The base station 230 of the mode conversion method receives the identification code and the emergency call signal transmitted from the smart it emergency bell 210 of the mode conversion method and wirelessly transmits them, a Zigbee communication module 231, A control module 233 and an external communication module 234 are provided. Meanwhile, the ZigBee communication module 231 may further include a UHF transmission/reception module 232 .

The ZigBee communication module 231 performs ZigBee communication with the smart it emergency bell of the mode switching method, and the control module 233 transmits the identification code and the emergency call signal of the smart it emergency bell of the mode switching method to the ZigBee. After receiving through the communication module, it is transmitted wirelessly to the server, and the external communication module 234 is activated by the control module to communicate with the server.

The base station 230 of the mode conversion method transmits information about the identification code transmitted from the smart it emergency bell 210 of the mode conversion method and information about the emergency call signal S4 to the Zigbee communication module 231 or Zigbee. It is received through the UHF transmission/reception module 232 provided in the communication module 231 , and the information is processed and transmitted to the server 250 through the external communication module 234 .

The server 250 receives information on the identification code and information on the emergency call signal S4 transmitted from the base station 230 of the mode switching method, and analyzes it to cope with an emergency situation occurring in a specific place. It performs the function of calling the relevant organization.

To this end, the server 250 includes a receiving unit 251 , an analysis unit 252 , an engine call unit 253 , and a second alarm sound generating unit 254 .

The receiving unit 251 receives the identification code and the emergency call signal S4 transmitted from the base station 230 of the mode conversion method, and the analyzing unit 252 responds to the received identification code and the emergency call signal. The included information is analyzed to determine the area where the emergency call signal is generated.

The agency calling unit 253 outputs a signal for calling an agency capable of providing the service in order to provide a necessary service to the region where the emergency call signal S4 is generated, and the second alarm sound generating unit 254 is At the same time receiving information about the identification code and the emergency call signal (S4), an alarm sound is generated through the built-in speaker.

Thus, according to the wireless crime prevention system using the smart it emergency bell of the mode switching method according to the second prior art, the wireless Since it is possible to check whether the function of the security system is functioning properly, it has the advantage that residents of the area where this wireless security system is installed can use places such as underground parking lots with confidence.
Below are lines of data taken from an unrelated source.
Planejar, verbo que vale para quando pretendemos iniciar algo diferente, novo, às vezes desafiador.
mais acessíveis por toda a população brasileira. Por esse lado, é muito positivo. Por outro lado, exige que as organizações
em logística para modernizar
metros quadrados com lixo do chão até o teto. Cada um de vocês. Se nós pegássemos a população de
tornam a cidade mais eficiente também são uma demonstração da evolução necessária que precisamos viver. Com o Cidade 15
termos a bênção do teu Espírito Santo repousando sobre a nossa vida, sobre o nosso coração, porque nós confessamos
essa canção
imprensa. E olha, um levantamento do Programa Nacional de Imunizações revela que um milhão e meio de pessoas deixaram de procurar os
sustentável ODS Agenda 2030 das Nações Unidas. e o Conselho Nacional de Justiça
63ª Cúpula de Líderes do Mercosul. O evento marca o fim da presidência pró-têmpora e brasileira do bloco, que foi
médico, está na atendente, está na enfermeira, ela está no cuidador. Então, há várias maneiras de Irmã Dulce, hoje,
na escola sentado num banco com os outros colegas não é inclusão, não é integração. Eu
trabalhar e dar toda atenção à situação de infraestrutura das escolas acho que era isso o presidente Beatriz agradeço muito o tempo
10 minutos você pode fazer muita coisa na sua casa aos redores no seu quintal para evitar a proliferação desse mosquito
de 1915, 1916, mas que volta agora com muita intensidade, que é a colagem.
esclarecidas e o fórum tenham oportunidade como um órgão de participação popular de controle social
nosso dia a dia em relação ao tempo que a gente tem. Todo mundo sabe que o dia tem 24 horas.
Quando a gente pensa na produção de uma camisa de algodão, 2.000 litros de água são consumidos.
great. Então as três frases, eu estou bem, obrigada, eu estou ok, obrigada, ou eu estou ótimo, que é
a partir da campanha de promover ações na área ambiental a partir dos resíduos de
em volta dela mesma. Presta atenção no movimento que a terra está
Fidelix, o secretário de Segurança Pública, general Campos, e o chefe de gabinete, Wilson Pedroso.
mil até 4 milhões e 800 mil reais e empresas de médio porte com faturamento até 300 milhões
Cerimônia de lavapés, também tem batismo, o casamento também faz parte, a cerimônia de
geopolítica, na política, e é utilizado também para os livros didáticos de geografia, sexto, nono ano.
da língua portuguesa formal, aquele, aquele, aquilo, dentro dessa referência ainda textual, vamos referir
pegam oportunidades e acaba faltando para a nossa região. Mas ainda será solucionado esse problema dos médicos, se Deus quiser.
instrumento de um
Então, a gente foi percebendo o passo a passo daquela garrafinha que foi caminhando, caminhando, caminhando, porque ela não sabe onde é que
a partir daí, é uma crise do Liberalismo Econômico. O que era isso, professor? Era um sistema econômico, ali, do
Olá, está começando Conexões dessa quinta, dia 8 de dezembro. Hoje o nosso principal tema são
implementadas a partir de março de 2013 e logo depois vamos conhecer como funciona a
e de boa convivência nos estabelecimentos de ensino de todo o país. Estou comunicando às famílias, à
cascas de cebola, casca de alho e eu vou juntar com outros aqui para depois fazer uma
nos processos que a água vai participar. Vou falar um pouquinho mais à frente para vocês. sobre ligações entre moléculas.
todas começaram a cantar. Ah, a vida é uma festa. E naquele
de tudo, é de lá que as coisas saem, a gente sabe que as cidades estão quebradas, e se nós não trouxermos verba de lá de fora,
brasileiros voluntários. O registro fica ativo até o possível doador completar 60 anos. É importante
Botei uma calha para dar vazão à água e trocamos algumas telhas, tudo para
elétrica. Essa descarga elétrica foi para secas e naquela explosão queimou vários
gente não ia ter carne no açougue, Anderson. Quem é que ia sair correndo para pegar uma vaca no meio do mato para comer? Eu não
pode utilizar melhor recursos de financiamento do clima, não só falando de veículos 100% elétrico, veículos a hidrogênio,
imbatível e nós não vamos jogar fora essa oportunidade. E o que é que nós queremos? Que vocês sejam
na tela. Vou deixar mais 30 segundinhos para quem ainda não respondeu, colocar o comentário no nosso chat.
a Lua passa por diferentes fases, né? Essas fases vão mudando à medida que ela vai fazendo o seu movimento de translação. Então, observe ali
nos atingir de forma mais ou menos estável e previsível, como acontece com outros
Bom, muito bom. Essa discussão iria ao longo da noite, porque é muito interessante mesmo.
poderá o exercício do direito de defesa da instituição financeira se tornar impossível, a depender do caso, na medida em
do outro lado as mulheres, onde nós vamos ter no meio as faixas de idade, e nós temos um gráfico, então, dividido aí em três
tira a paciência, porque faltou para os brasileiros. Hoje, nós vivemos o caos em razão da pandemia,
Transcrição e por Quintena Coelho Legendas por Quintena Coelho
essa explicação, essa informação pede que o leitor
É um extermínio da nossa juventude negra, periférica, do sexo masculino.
On the other hand, recently, a technology has been developed that recognizes the user's voice and propagates an emergency alert without pressing an emergency bell or carrying an emergency call terminal. 1814171 will be described as a third prior art with reference to FIGS. 3 and 4 .

That is, in the third prior art, it is determined whether a preset emergency command is included in the user's voice input through the voice input means, and when it is determined as a preset emergency situation, the bar is configured to connect an emergency call. The third prior art emergency call system 1000 is connected to the emergency call receiver 300 through a wired or wireless telephone communication network.

For example, the emergency call receiving device 300 is a telephone device for reporting an emergency call to an organization that wants to make an emergency call in case of an emergency such as a fire, accident, or crime, such as a fire station, a hospital, or a police station, and its phone number (eg, 112, 119). ) may be understood to be preset and stored in the emergency call system 1000 .

The third prior art emergency phone system 1000 is also connected to the control target device 200 through a wired or wireless control network.

For example, the control target device 200 may be a lighting device installed in each room or living room of the user's home, and various home appliances, and the control communication network may be a low-power short-range wireless communication network such as BLE (Bluetooth Low Energy). .

The third prior art emergency phone system 1000 may receive a user's general audible voice input or a sound wave of an inaudible frequency band generated with a preset frequency by using a voice input means 1100 such as a microphone. .

The third prior art emergency phone system 1000 includes a voice processing module 1002 and a call processing module 1004 . The call processing module 1004 provides a function similar to a known digital or analog phone capable of voice calls and/or data communication, and the voice processing module 1002 provides a voice recognition function to provide a voice recognition function to the call processing module 1004 . ) to enable emergency calls by voice recognition.

The voice processing module 1002 receives the user's voice and converts it into a voice signal (eg, A/D conversion), and determines whether the voice signal includes an emergency command stored in advance through voice recognition, When a command is included, an emergency call execution command corresponding to the input of the emergency command is generated.

For example, the emergency command is set and stored in the voice command storage unit 1060 as a sentence or word such as “saving a person”, “fire”, “thief”, and the like.

In more detail, the voice processing module 1002 includes a voice input unit 1100 and a voice signal processing unit 1040 .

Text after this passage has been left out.